If you’re active in a faith community of any kind, you can take the fight for border justice there. A little-known aspect of the Hostile Environment is the Home Office’s work with faith communities. The Home Office runs hundreds of workshops every year in temples, mosques, churches and gurdwaras up and down the country, hoping to persuade undocumented people to leave the UK. This work started in 2014, at the same time as new laws barred people from renting a home, accessing healthcare and working to support themselves based on what papers they had. Faith spaces were often the last place that people living through the hostile environment could go to for support. Their infiltration by the Home Office has meant that, in many cases, they are no longer safe spaces.

If you want things to be different, think about starting conversations with other members of your community, focusing on making sure that your community is a safe space for everybody, including undocumented people. You can find out more about how the Home Office works with faith communities, and why it is so damaging and dangerous, here. Get in touch with us to find out more – or, if members of your community are keen to declare it a safe space, drop us an email and we can send you a pledge poster for your faith space, and some more resources.


Research community views on policing (1-week action):

If you have to ask the police for help after something bad happens to you, they could report you to the Home Office if they think you might not have the right papers. Dozens of people are shopped to the Home Office every single month in this way – many of them had been seeking help because they are living with domestic abuse.

It’s no surprise that this stops people from coming forward to report crimes – in fact, the police themselves admit that people experiencing domestic abuse don’t ask for help because they know it could put them at risk of being detained. They even admit that abusers use this threat as a tool of control to stop their victims from seeking help.

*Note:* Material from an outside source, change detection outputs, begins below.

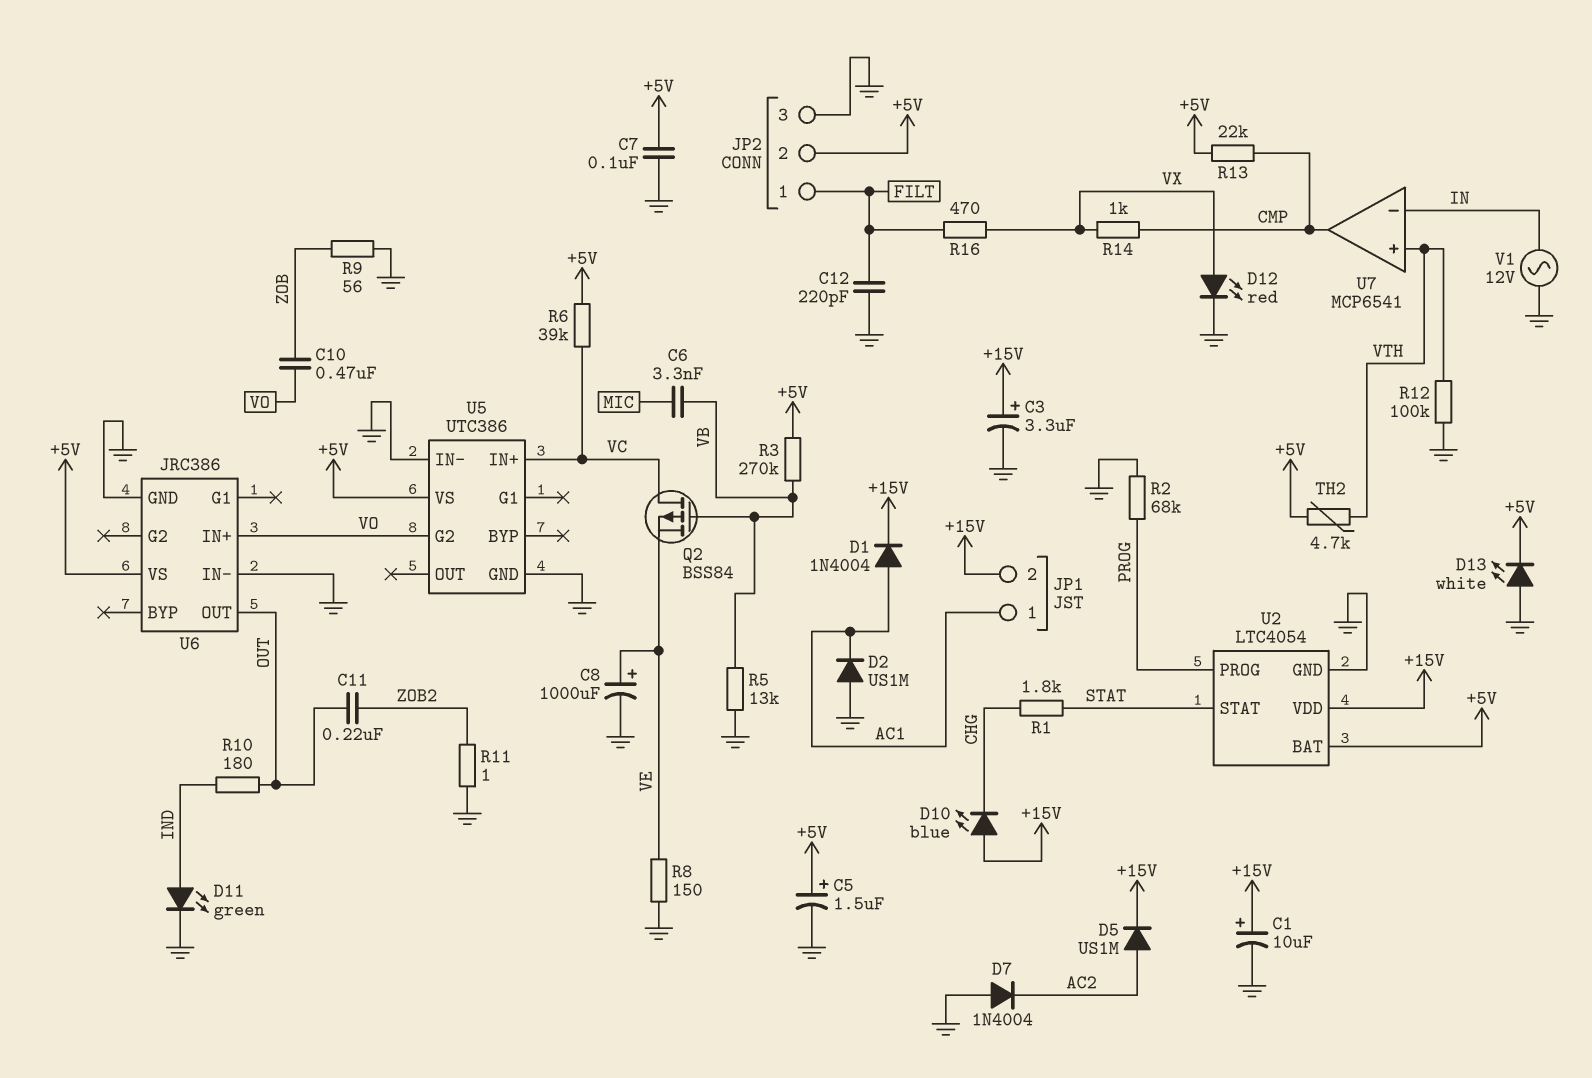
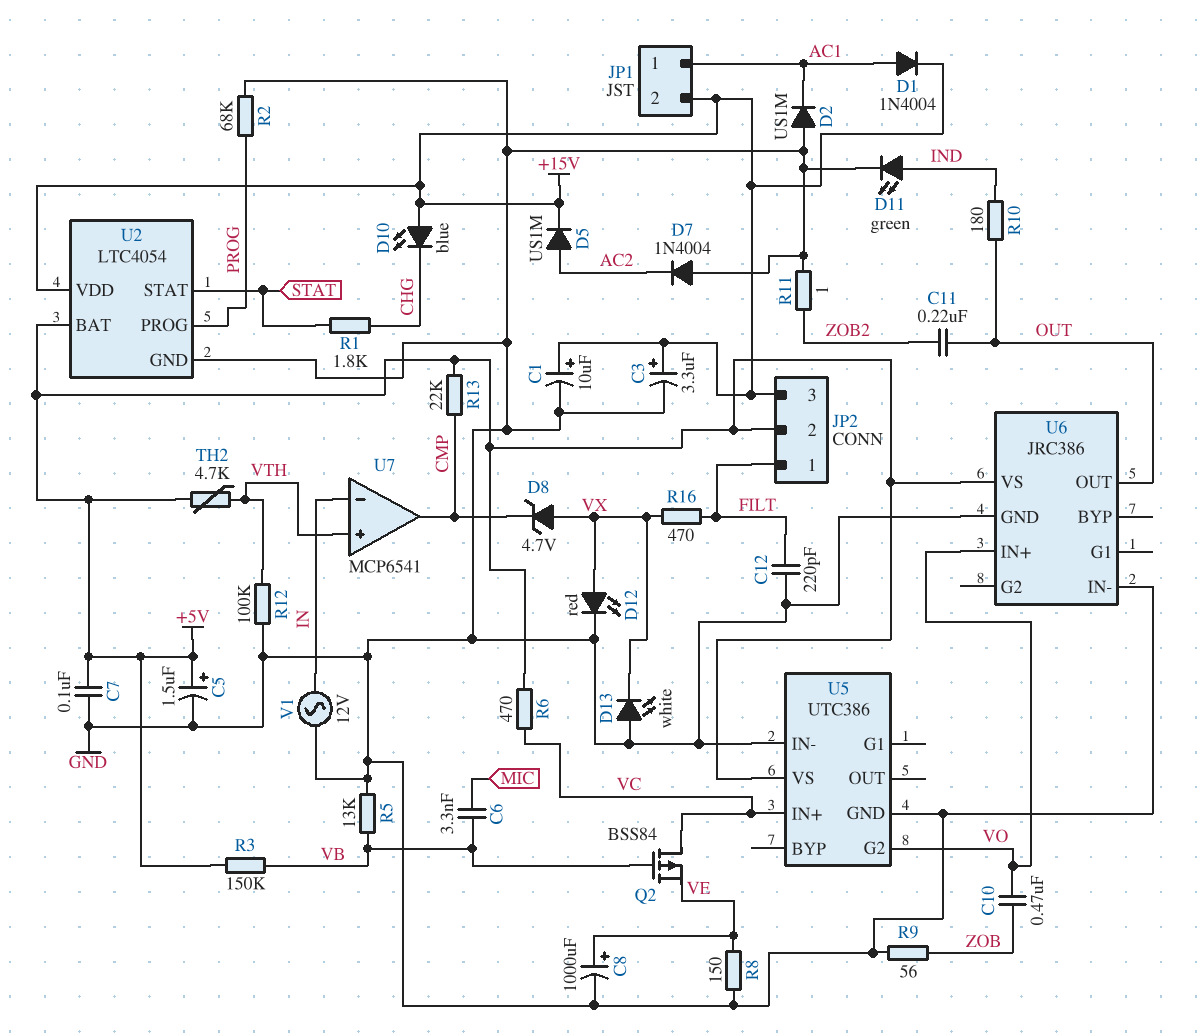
D8: none -> zener 4.7V (A VX, K CMP)
D13: LED white (A GND, K +5V) -> LED white (A GND, K VX)
JP2 pin 3: GND -> +15V
R3: 270k (+5V, VB) -> 150k (+5V, VB)
R6: 39k (+5V, VC) -> 470 (+5V, VC)
R14: 1k (CMP, VX) -> none

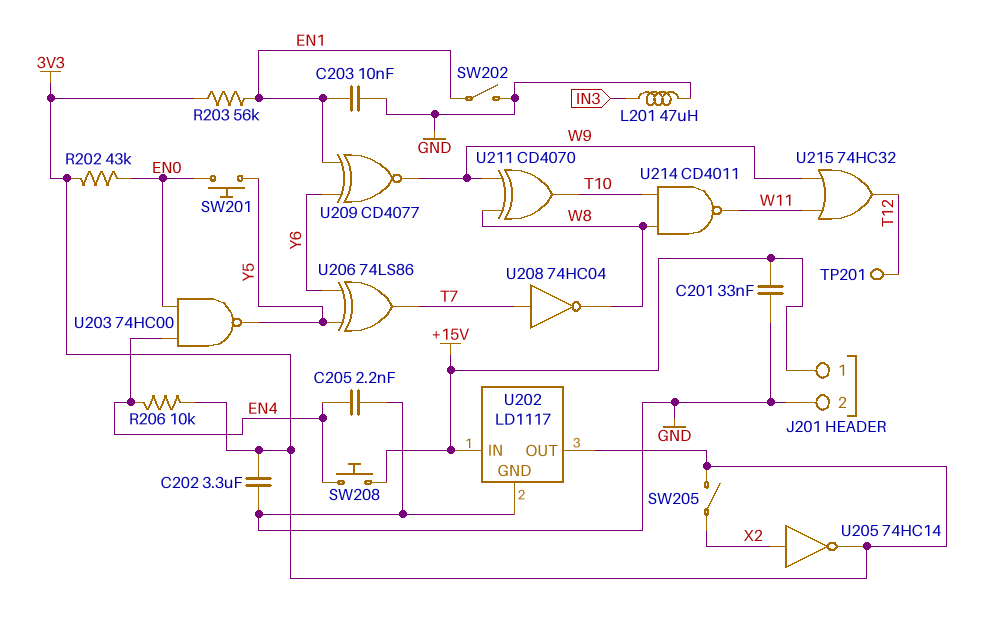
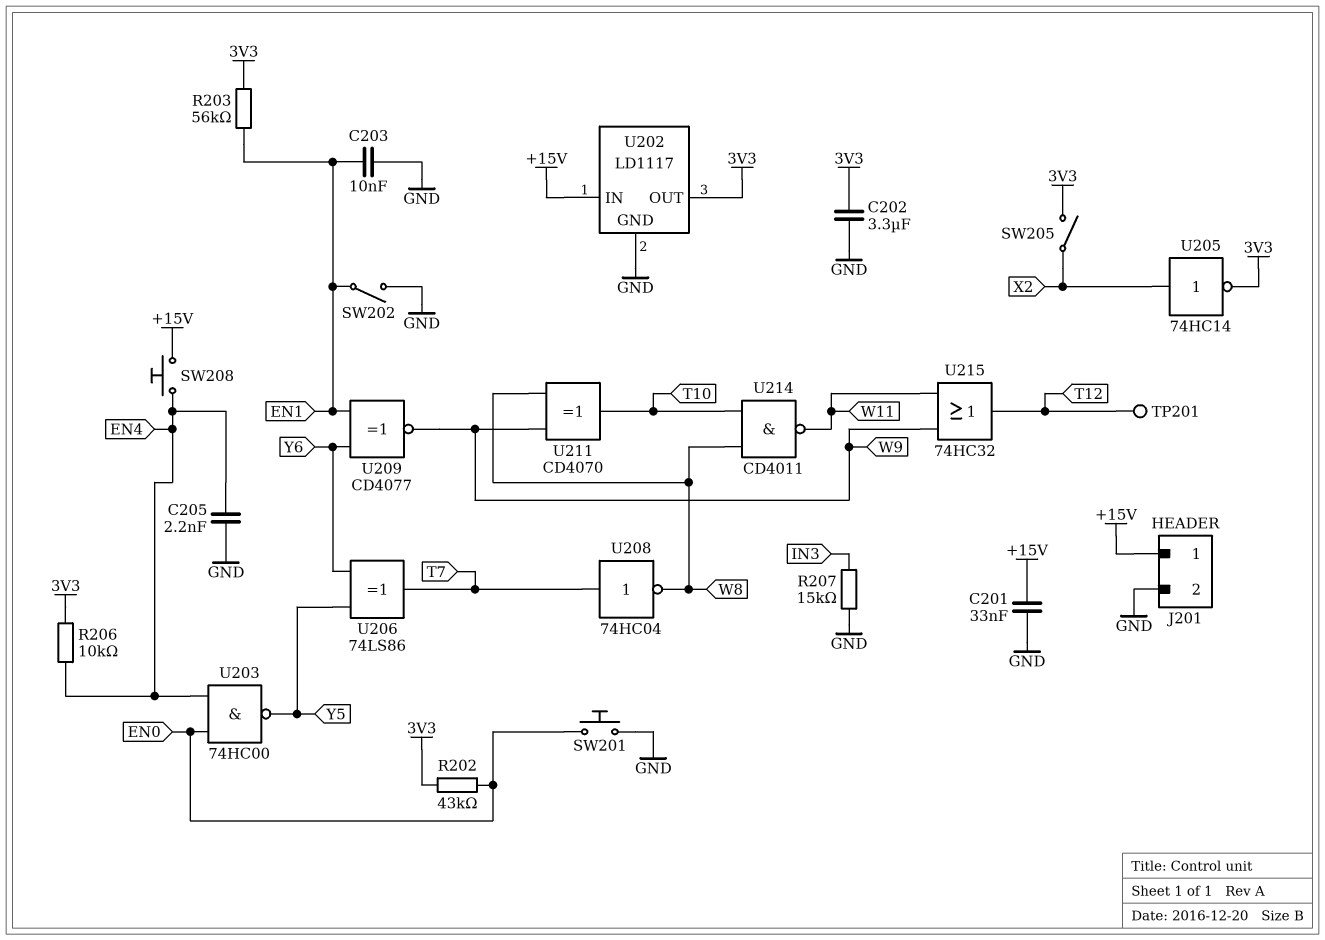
L201: 47uH (GND, IN3) -> none
R207: none -> 15k (GND, IN3)
SW201: button (EN0, Y5) -> button (EN0, GND)

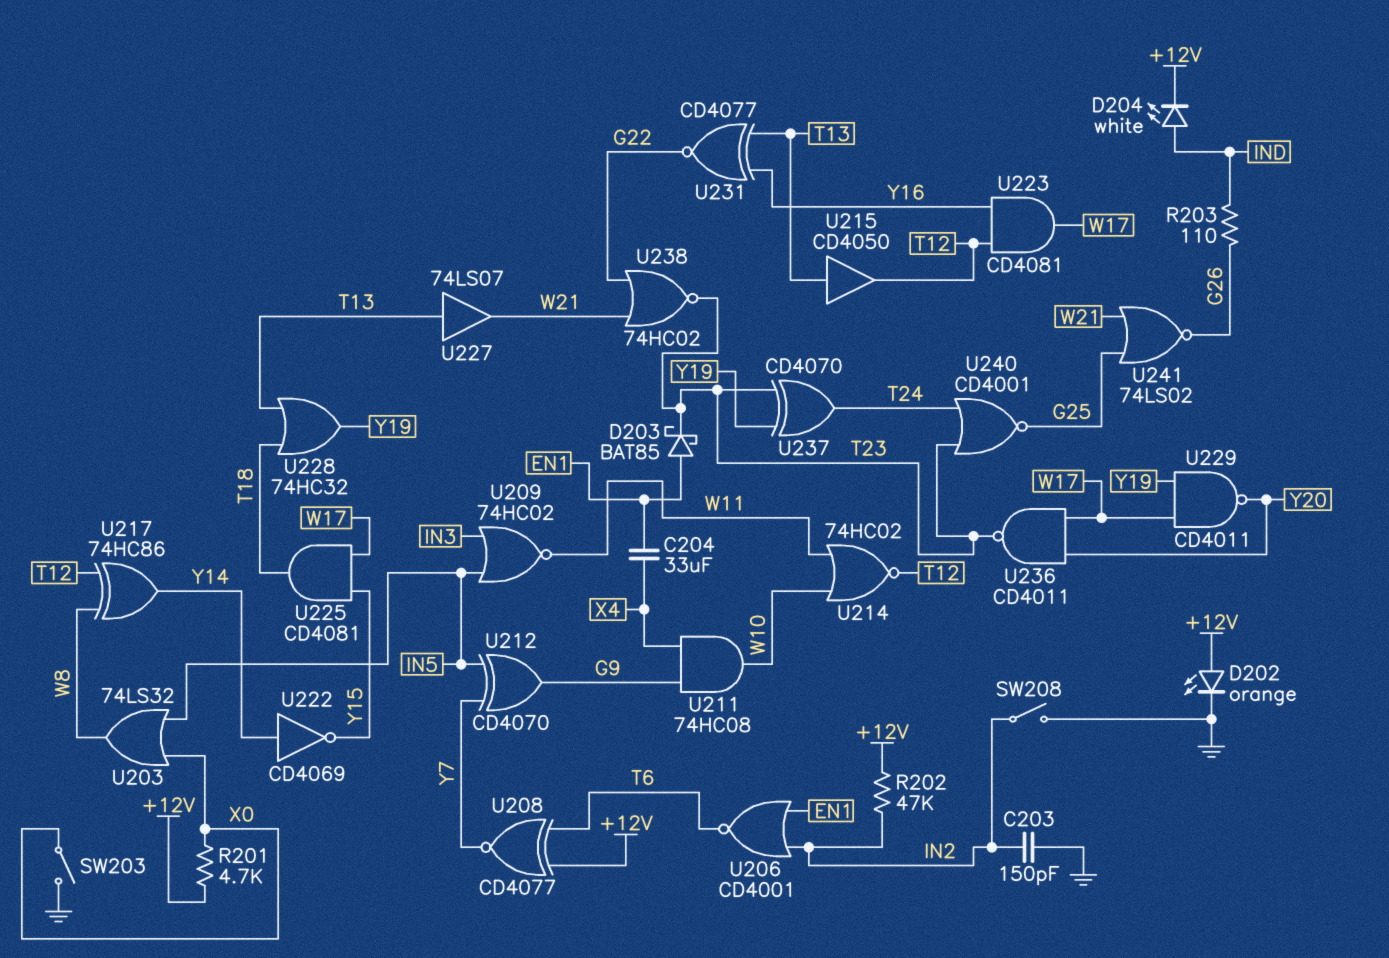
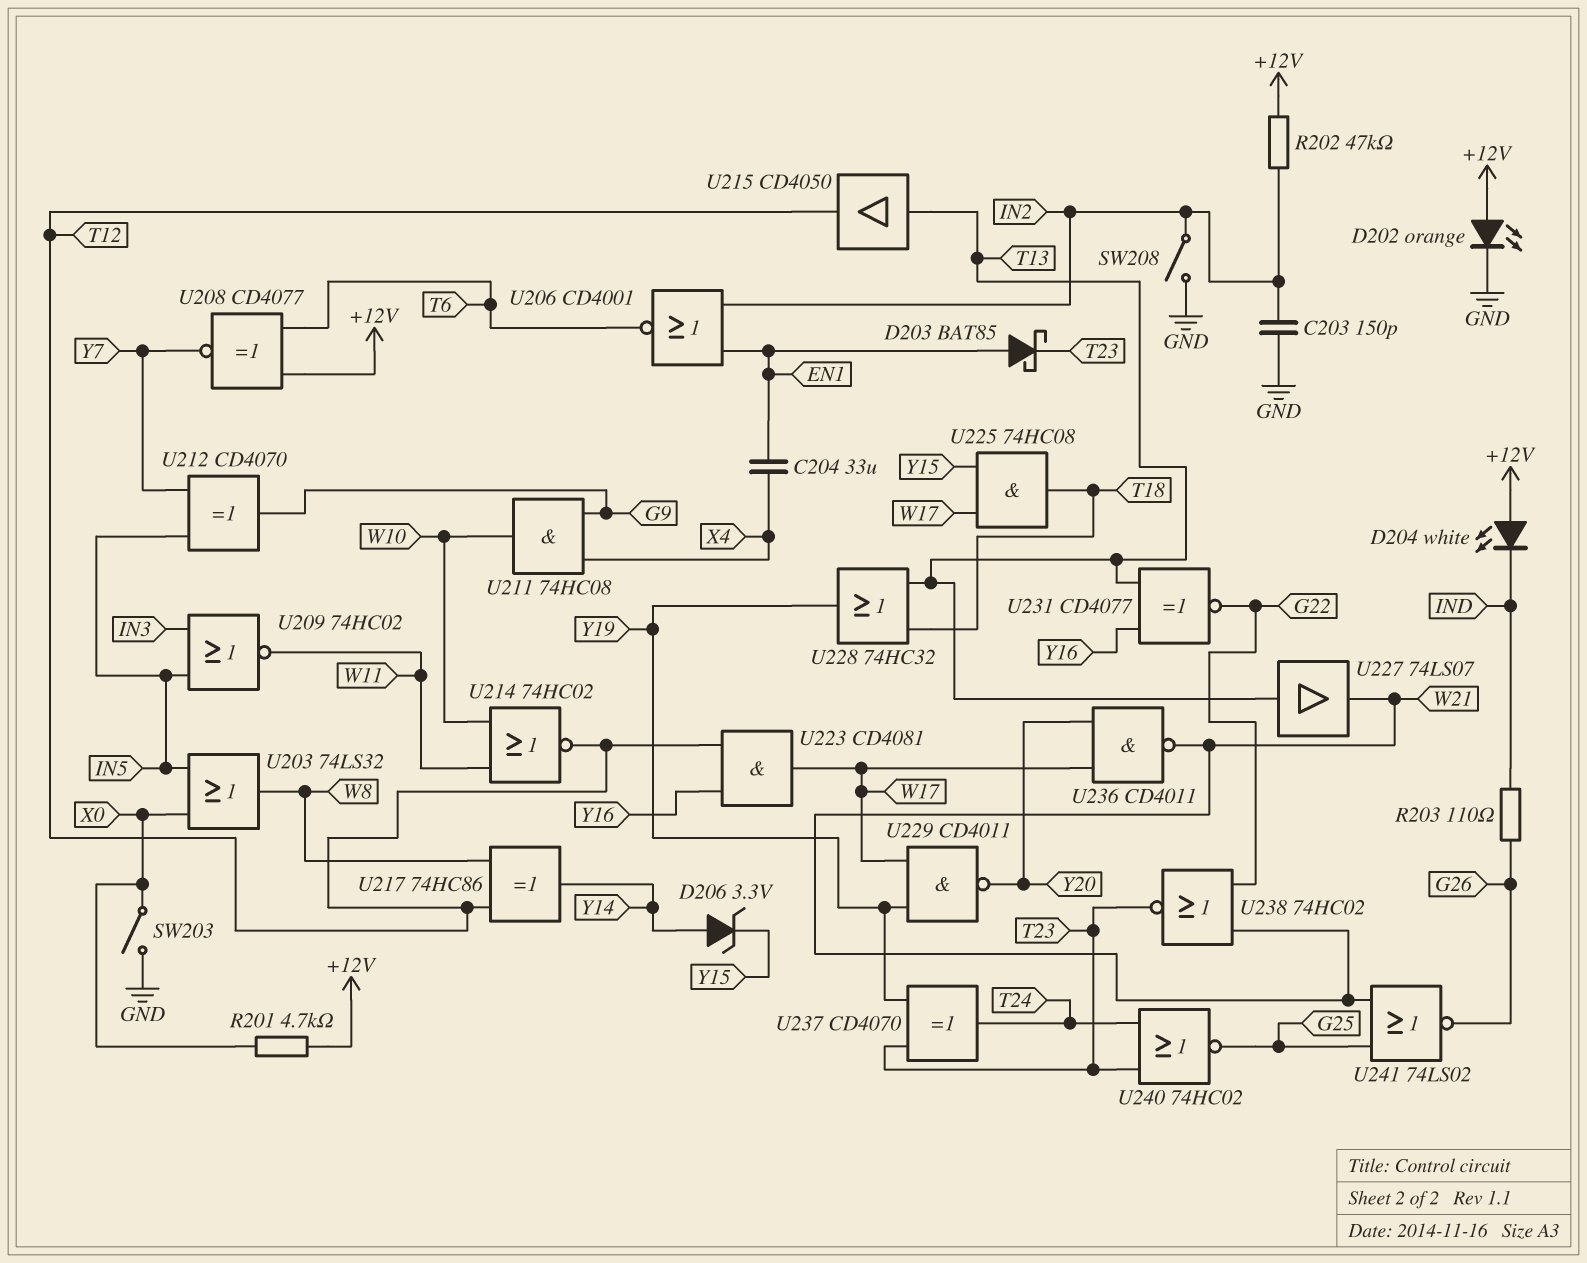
D204: LED white (A IND, K +12V) -> LED white (A +12V, K IND)
D206: none -> zener 3.3V (A Y14, K Y15)
U222: NOT CD4069 (in Y14, out Y15) -> none
U225: AND CD4081 (in W17, in Y15, out T18) -> AND 74HC08 (in W17, in Y15, out T18)
U236: NAND CD4011 (in W17, in Y20, out T23) -> NAND CD4011 (in W17, in Y20, out W21)
U240: NOR CD4001 (in T23, in T24, out G25) -> NOR 74HC02 (in T23, in T24, out G25)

When the police are forced to act as border guards, it makes all of us less safe. Migrants with all kinds of status, and with none, are less likely to go to the police when they witness a crime, or when they’re a victim of crime. This means that police are much less able to combat crime, because they have less information to work from. It also means that people suffer in silence, with nowhere to turn.

Police forces know that when they share information with the Home Office, it makes their jobs harder, not easier. But the more proof we have of this, the better. One incredibly valuable way to fight the Hostile Environment in your local area is to gather evidence showing that trust in the police – among people with all types of migration status – is damaged when the data of victims and witnesses is shared with the Home Office. We’ve put together this survey about people’s attitudes towards police and data-sharing with the Home Office. It’s anonymous, but does ask for a postcode so that we can group responses according to region.

Take some time over the next week to share the survey with as many people as possible from your local area. The more information we have, the stronger the argument for keeping police and immigration enforcement completely separate will be.


Build strength within your union (1-week action):

If you’re part of a union, it could be a perfect place to start a discussion about the Hostile Environment, and why none of us are safe at work until we all are. If you know other people who are members of your branch, send them an info pack explaining why securing the right to work for everyone will make us all safer and healthier at work. Then, by yourself or together with other members of your branch, get in touch with whoever heads up your branch to start a conversation about supporting workers’ rights by joining the Work it Out campaign.